If you are going to apply a penetrating sealer to protect the garage floor, should you use a roller or a sprayer to apply it?
Spraying penetrating sealer onto a garage floor is faster and cheaper than rolling it. A sprayer puts a fine mist down that quickly absorbs and dries. The roller puts down a heavier, wetter load. Unused sprayer sealant can go back in the bottle, while unused roller sealant will get thrown away.
The Third Option is “Not Sealing the Floor”
I'm not joking when I add the third argument to this debate. Your floor has gone unsealed this long. Why seal it now?
I'll tell you about my garage floor because I think that will help you decide.
When we started this project (Reboot My Garage), the idea was to document fixing the garage in a blog. I pretty much thought I'd have a “This Old House” garage by now, but old age and lockdowns have changed things a bit.
My garage floor is still unsealed. Last winter we brought a ton of de-icer salt and snow in on our cars. The spalling and pitting on the concrete floor got worse.

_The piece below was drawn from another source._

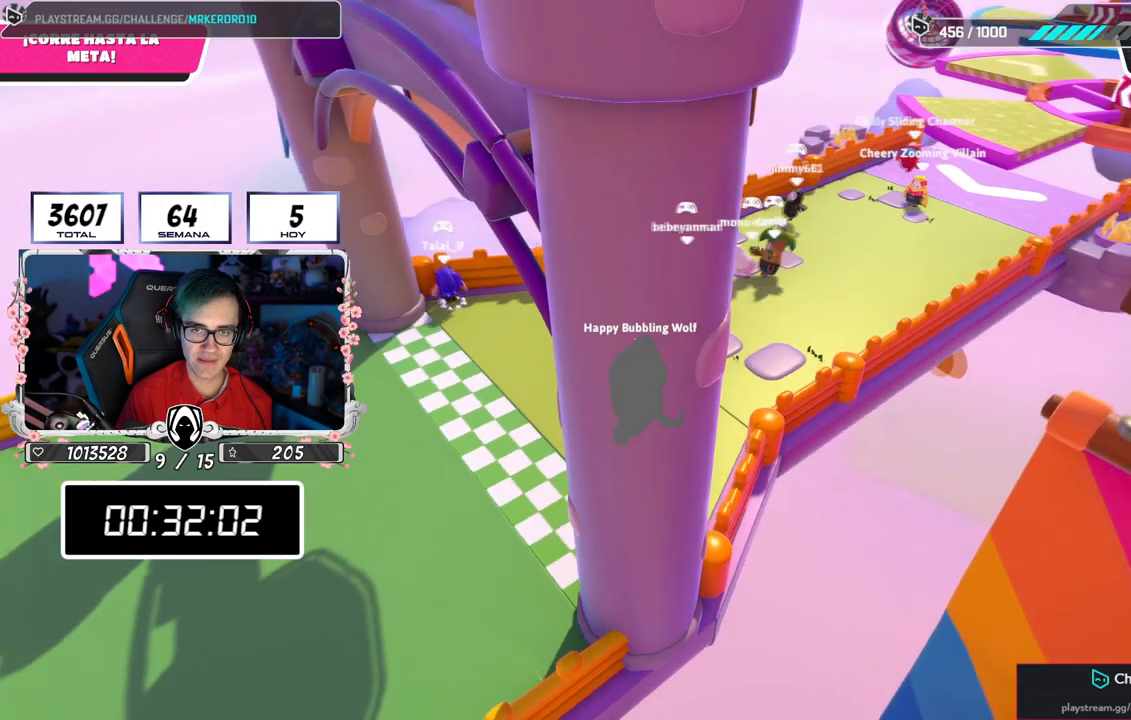
{"buttons": [], "left_stick": "center", "right_stick": "center", "events": [[217, "right_stick", "up-right"], [317, "right_stick", "center"]]}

Not to mention the 2011 Chevy Impala and the 2012 Chevy Cruze both sprung very expensive oil leaks onto the garage floor as well.
If I had gotten to the sealing and floor rolling and epoxying and …. but I digress.
The sooner you protect your garage floor, the less work you'll have when the oil and salt mess up and eat away at the concrete.
Before we dive into the debate of how to seal your garage floor, let's take a moment to discuss why it's important. Garages are notorious for being messy areas where spills and leaks occur regularly.
These spills can cause stains on your concrete that can be nearly impossible to remove. Additionally, harsh chemicals such as oil and gasoline can penetrate porous concrete and cause damage over time.
Protect the Concrete Garage Floor with a Densifying Sealer
Roll or Spray the Garage Floor Seal: The Great Debate
Now let's get into the crux of this article – should you roll or spray the sealer onto your garage floor? This is a question that many homeowners have debated over for years with no clear answer in sight.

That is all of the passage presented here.